Whether wittingly or not, Trump seems determined to shatter the legacy of the Bushes and Clinton built around an American led liberal international order, but without any real alternative conception of global governance to put in its place. So far this has produced an ad hoc approach, beset by contradiction, which one day can veer in the direction of confrontation as with Iran or North Korea, or on another day seem to seek some sort of long-term accommodation with Russia and North Korea, and sometimes even China. Also evident is the extent to which Trump’s foreign policy initiatives are designed to please Israel, as with the move of the American Embassy to Jerusalem announced last December, or the heightened tensions with Iran, or have no justification other than to uphold the expectations of billionaire domestic donors of his presidential campaign. And finally, there is the search for the grandiose, ‘the deal of the century,’ a breakthrough that will make Trump great for once and for many, but when more closely considered the deal, as the one in the offing to end the Israel/Palestine struggle turns out to be a house of cards, so one-sided that it effectively collapses before its absurdly pro-Israeli contents have been officially disclosed.

 

Whether by his blunt actions sowing discord or his silent acquiescence in the face of atrocities, we have reason to fear the trajectory of the Trump presidency. In this sense, the NATO performance was just a tip of a dangerous iceberg imperiling world order, but also the future of responsible and responsive governance in a period of grave danger and intense turmoil.
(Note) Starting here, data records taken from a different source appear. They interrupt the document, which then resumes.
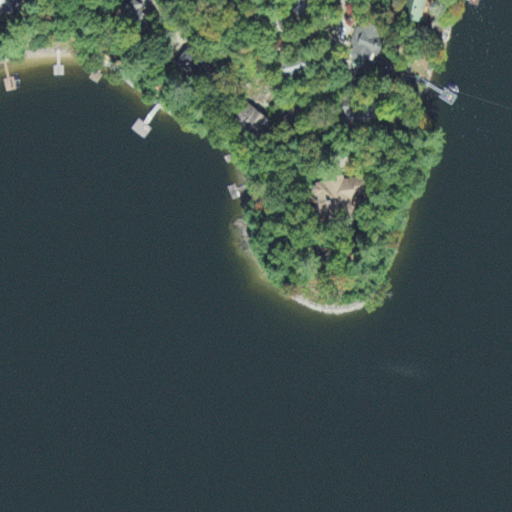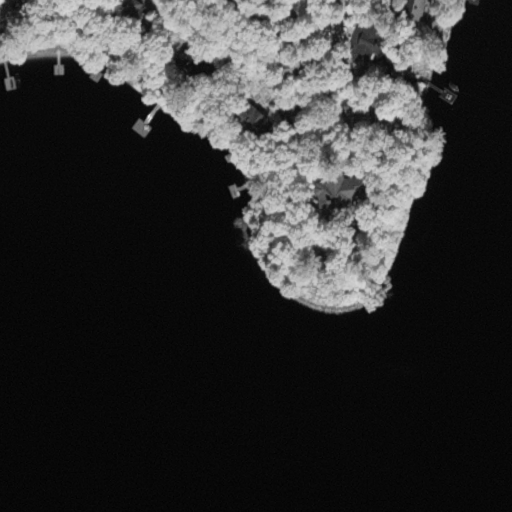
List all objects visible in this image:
road: (152, 4)
building: (8, 8)
building: (415, 11)
building: (137, 14)
road: (272, 15)
road: (287, 36)
building: (366, 45)
building: (191, 64)
road: (343, 76)
building: (252, 121)
building: (343, 195)
river: (152, 369)
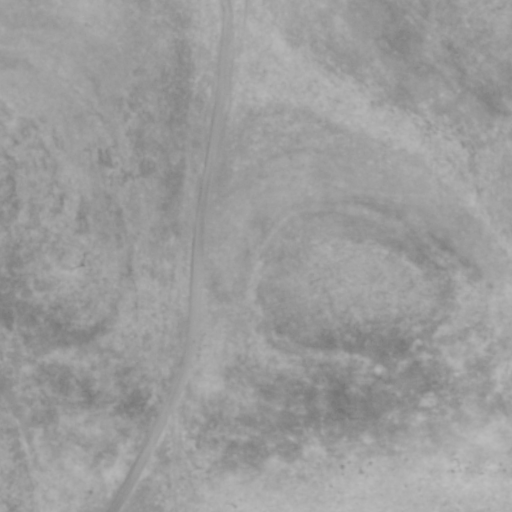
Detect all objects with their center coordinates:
road: (14, 3)
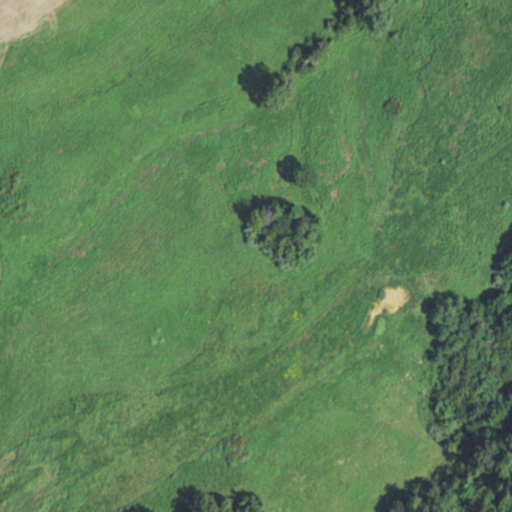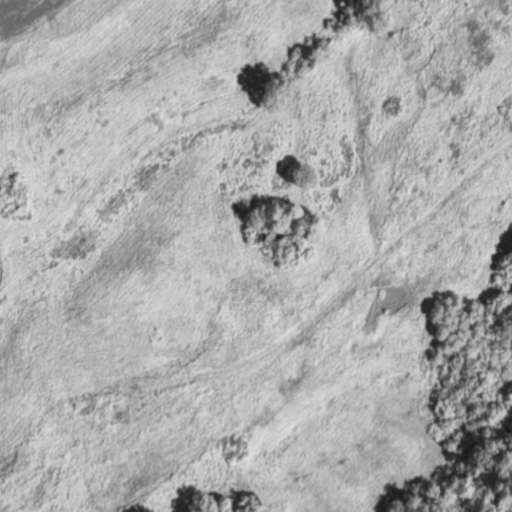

As with the weak response of European governments to Trumpism, there is reason for disappointment about the resilience of republican institutions within the United States, including such stalwarts as separation of powers and the constitutional integrity of political parties. Alarm bells should be ringing through the night at maximum volume, but so far the silences outweigh the noise as the world slouches toward catastrophe, chaos, and cruelty.